• Selected text:
Reputation: 354
We are using GCP in our data pipeline downstream. All the data is imported into BQ. We have a sales feed and we get sales data on hourly basis. The state of the order in the order lifecycle changes throughout the day(eg. Order status changes from created to completed OR Payment settled No to Yes) this way we end up getting 2-3 records for the same order, my goal is to store the latest and greatest state of the Order. Order number is unique no.
How can i dedup the records?
I saw couple of pages in documentation - Will that help ? https://cloud.google.com/bigquery/streaming-data-into-bigquery#manually_removing_duplicates
Upvotes: 1
Views: 962
Reputation: 172944
Will that help ? https://cloud.google.com/bigquery/streaming-data-into-bigquery#manually_removing_duplicates
The link you referenced in your question is for eliminating duplicate insertion of the same record while streaming into the table. It has nothing to do with de-duping data in a sense of removing all related (same order) but latest entry
In your case, I would leave all data and just used Status to filter needed records. Leaving all statuses would leave you ability to do more detailed analysis as each status most likely has some specific attributes values, so you will not lose them
If this is not needed or not acceptable for whatever reason - you can do daily de-dup process - something like below
How can i dedup the records?

• Listed records:
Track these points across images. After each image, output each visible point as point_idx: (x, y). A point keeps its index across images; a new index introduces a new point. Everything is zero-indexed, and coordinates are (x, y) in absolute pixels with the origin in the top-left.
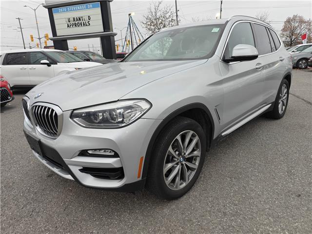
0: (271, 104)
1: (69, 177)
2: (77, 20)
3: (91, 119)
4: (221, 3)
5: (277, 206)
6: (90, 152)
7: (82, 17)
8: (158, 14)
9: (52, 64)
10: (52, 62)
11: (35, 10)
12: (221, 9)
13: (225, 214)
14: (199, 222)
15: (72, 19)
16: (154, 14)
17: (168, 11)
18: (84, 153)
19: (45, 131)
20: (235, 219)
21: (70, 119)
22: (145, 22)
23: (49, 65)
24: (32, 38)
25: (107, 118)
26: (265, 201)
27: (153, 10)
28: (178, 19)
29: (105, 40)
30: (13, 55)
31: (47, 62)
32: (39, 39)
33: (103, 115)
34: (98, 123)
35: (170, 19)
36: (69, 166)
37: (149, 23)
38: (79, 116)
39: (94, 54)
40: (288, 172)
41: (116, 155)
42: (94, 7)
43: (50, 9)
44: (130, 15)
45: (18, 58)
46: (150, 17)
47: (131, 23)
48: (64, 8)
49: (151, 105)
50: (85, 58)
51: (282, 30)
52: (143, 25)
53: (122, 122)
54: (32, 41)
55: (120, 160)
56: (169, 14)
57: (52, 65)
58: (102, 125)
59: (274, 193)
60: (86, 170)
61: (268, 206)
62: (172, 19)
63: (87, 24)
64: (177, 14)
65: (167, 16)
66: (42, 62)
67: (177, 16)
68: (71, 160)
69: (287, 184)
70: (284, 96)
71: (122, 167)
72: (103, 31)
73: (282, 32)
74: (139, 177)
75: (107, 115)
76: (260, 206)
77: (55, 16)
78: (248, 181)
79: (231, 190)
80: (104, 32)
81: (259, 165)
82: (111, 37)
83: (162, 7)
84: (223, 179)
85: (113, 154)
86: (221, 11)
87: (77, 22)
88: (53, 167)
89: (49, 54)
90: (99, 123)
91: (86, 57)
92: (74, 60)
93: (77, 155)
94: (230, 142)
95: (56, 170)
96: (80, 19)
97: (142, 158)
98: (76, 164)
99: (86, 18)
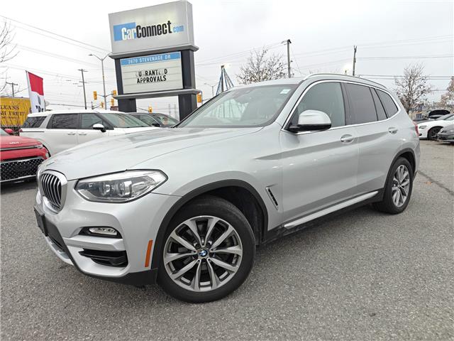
0: (377, 192)
1: (69, 261)
2: (150, 74)
3: (98, 191)
4: (355, 51)
5: (336, 326)
6: (92, 230)
7: (157, 71)
8: (262, 67)
9: (108, 129)
10: (108, 126)
11: (102, 60)
12: (355, 59)
13: (262, 328)
14: (223, 335)
15: (143, 73)
16: (255, 65)
17: (275, 62)
18: (85, 231)
19: (53, 205)
20: (272, 336)
21: (74, 190)
22: (243, 77)
23: (103, 130)
24: (95, 95)
25: (116, 191)
26: (322, 318)
27: (255, 61)
28: (291, 73)
29: (184, 100)
30: (63, 117)
31: (102, 126)
32: (105, 96)
33: (111, 187)
34: (105, 196)
35: (278, 73)
36: (68, 247)
37: (249, 78)
38: (85, 187)
39: (166, 117)
40: (372, 284)
41: (119, 236)
42: (172, 58)
43: (118, 59)
44: (222, 67)
45: (69, 120)
46: (250, 69)
47: (224, 77)
48: (136, 59)
49: (167, 178)
50: (154, 123)
51: (448, 89)
52: (241, 80)
53: (130, 196)
54: (96, 99)
55: (124, 241)
56: (277, 66)
57: (107, 131)
58: (109, 198)
59: (340, 309)
60: (87, 252)
61: (324, 324)
62: (281, 73)
63: (163, 79)
64: (289, 65)
65: (274, 68)
66: (95, 126)
67: (289, 68)
68: (71, 239)
69: (364, 298)
70: (404, 181)
71: (125, 251)
72: (182, 88)
73: (448, 92)
74: (147, 265)
75: (115, 188)
76: (313, 323)
77: (123, 68)
78: (312, 292)
79: (284, 300)
80: (184, 88)
81: (337, 273)
82: (192, 95)
83: (267, 56)
84: (279, 287)
85: (116, 234)
86: (355, 62)
87: (150, 77)
88: (57, 250)
89: (104, 116)
90: (107, 196)
91: (156, 121)
92: (137, 125)
93: (78, 233)
94: (311, 241)
95: (59, 253)
96: (153, 73)
97: (151, 242)
98: (75, 245)
99: (162, 72)
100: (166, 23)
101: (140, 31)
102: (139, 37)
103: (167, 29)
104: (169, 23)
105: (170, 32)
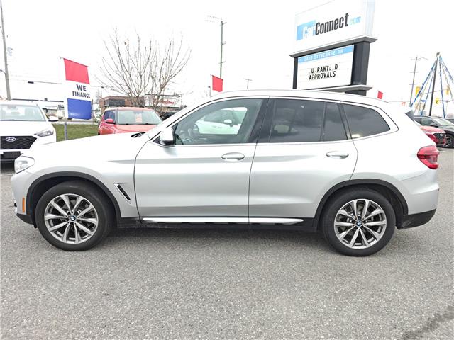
0: (302, 220)
2: (321, 70)
7: (328, 67)
15: (316, 70)
23: (231, 125)
43: (297, 58)
44: (438, 54)
48: (312, 57)
49: (34, 164)
63: (332, 75)
72: (349, 84)
74: (23, 212)
80: (352, 84)
82: (360, 92)
87: (321, 73)
96: (325, 69)
97: (23, 199)
99: (333, 68)
100: (344, 16)
101: (319, 28)
102: (317, 34)
103: (344, 22)
104: (347, 16)
105: (346, 25)
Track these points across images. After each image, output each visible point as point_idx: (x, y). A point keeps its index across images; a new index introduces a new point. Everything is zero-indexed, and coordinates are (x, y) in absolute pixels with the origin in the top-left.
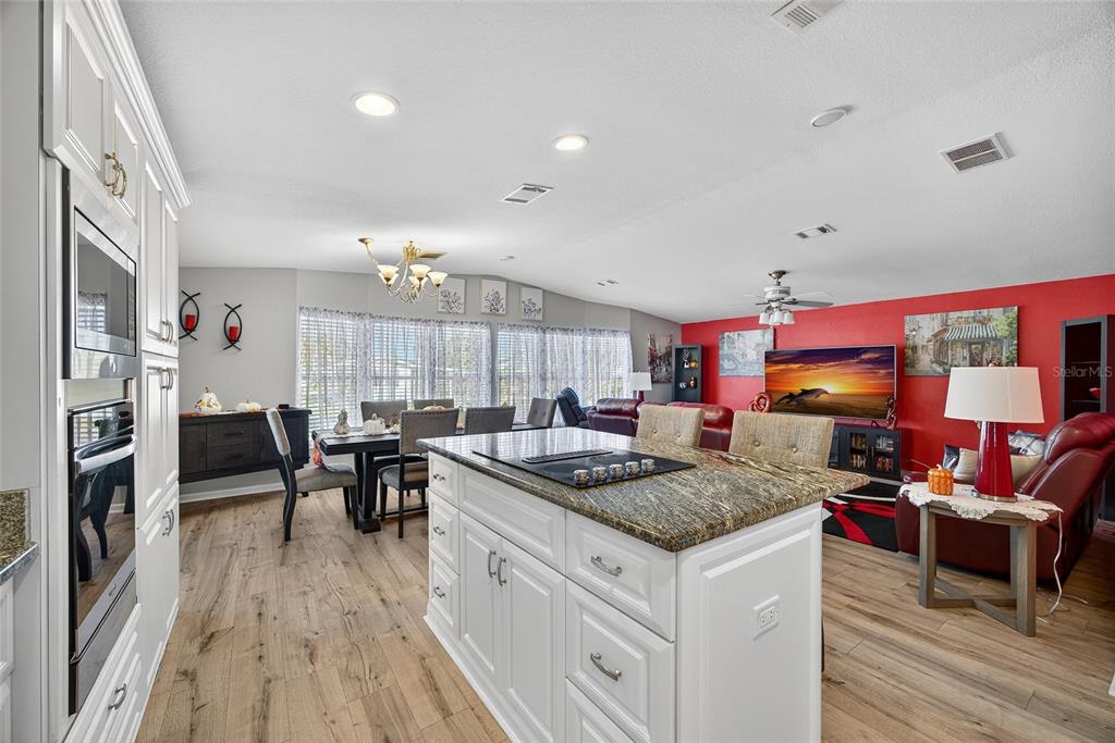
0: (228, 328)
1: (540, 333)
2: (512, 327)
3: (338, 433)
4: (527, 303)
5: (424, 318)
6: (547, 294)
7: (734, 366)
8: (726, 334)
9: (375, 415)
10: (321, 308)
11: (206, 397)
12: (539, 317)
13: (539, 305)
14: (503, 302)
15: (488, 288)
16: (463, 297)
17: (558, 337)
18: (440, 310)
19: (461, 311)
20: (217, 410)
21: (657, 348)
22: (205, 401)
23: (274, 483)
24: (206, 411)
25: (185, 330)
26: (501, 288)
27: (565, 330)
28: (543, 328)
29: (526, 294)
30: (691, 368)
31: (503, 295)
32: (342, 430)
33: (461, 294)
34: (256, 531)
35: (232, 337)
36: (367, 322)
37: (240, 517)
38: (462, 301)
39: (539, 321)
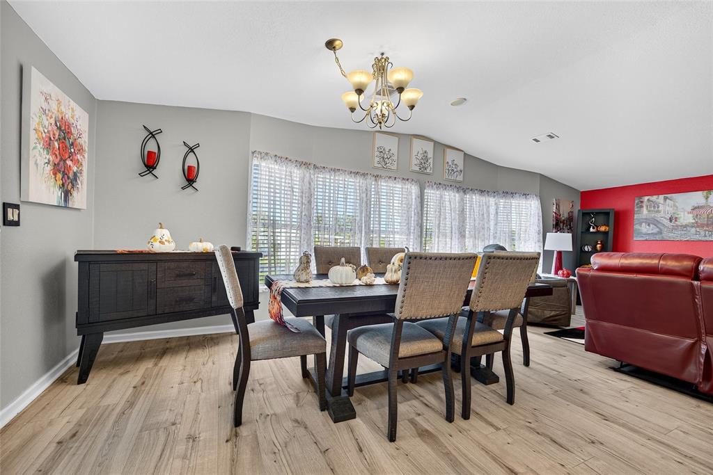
0: (186, 168)
1: (462, 193)
2: (439, 185)
3: (299, 281)
4: (450, 163)
5: (362, 172)
6: (467, 156)
7: (656, 230)
8: (646, 198)
9: (343, 260)
10: (273, 153)
11: (159, 233)
12: (460, 178)
13: (461, 167)
14: (431, 161)
15: (418, 146)
16: (396, 154)
17: (476, 198)
18: (376, 165)
19: (394, 167)
20: (170, 247)
21: (561, 213)
22: (158, 237)
23: (226, 325)
24: (158, 248)
25: (146, 166)
26: (429, 147)
27: (482, 192)
28: (463, 188)
29: (451, 156)
30: (598, 232)
31: (430, 155)
32: (303, 278)
33: (394, 151)
34: (203, 395)
35: (190, 177)
36: (312, 172)
37: (188, 368)
38: (395, 158)
39: (460, 182)
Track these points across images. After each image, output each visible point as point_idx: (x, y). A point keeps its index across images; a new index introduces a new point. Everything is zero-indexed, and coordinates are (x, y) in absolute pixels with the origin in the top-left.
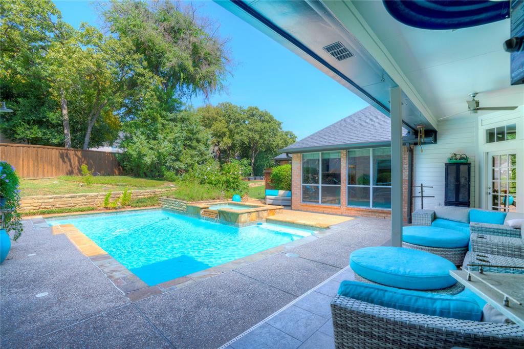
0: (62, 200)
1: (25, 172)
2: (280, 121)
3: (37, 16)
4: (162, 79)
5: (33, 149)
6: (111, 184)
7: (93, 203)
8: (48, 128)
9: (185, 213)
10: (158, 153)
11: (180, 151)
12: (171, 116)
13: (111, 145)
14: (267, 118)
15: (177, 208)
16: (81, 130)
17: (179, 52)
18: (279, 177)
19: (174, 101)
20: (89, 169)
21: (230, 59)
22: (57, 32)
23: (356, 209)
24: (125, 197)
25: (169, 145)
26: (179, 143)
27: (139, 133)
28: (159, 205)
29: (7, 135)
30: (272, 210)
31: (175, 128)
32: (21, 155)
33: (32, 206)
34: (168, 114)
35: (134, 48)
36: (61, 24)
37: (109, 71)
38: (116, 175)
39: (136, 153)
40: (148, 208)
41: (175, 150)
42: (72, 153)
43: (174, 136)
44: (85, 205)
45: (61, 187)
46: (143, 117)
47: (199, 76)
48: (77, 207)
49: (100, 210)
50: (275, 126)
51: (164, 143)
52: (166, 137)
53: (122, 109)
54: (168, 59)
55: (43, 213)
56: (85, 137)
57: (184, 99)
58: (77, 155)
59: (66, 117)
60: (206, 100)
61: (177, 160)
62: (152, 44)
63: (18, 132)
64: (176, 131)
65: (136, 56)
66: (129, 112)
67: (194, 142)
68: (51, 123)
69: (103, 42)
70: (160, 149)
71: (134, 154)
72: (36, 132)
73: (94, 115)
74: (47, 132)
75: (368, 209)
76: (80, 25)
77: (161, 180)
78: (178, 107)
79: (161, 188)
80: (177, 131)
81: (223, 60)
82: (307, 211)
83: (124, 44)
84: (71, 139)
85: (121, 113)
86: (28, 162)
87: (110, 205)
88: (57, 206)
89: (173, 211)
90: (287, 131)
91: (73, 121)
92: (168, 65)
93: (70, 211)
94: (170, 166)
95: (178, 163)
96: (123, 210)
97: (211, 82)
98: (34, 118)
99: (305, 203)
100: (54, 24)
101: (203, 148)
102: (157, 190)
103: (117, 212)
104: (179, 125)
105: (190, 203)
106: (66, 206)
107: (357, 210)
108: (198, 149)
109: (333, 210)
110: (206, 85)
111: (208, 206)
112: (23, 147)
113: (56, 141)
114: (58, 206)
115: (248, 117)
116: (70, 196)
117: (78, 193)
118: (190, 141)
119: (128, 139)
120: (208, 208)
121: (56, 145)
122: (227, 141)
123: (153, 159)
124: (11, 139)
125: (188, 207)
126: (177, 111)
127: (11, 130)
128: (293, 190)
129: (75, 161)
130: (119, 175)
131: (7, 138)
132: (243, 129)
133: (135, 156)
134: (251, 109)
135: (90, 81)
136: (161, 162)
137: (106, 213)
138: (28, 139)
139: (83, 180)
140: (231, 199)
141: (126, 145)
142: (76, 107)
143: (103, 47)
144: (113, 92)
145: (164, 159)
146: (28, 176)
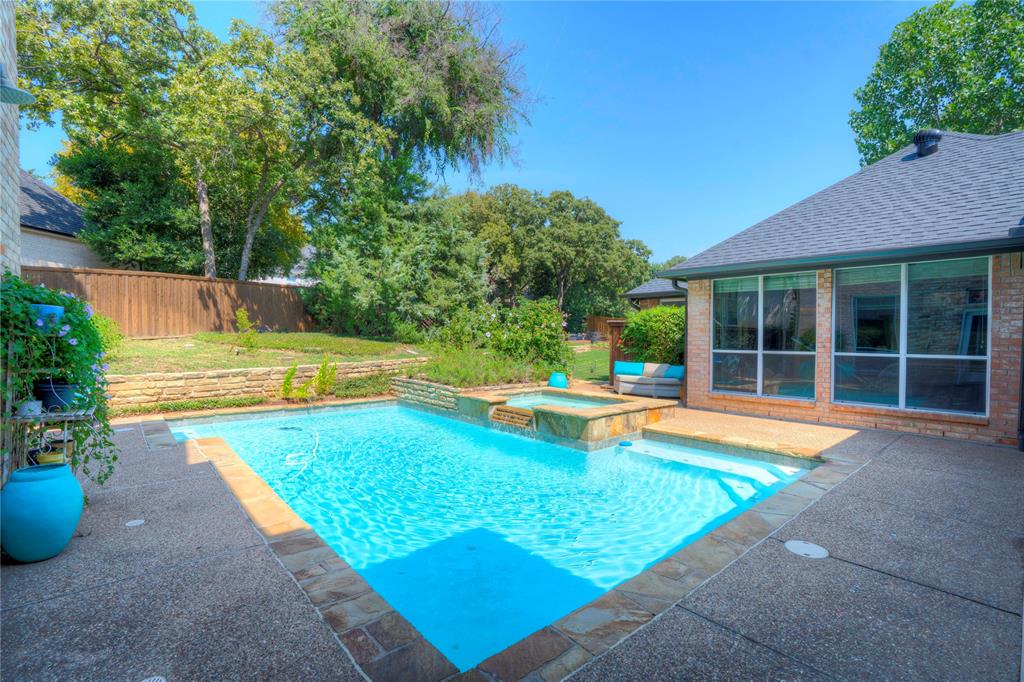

• What is being asked: In the BigQuery deduplication thread, what does the reply say the linked documentation page is meant for?

• Output below: Eliminating duplicate insertion of the same record while streaming into the table.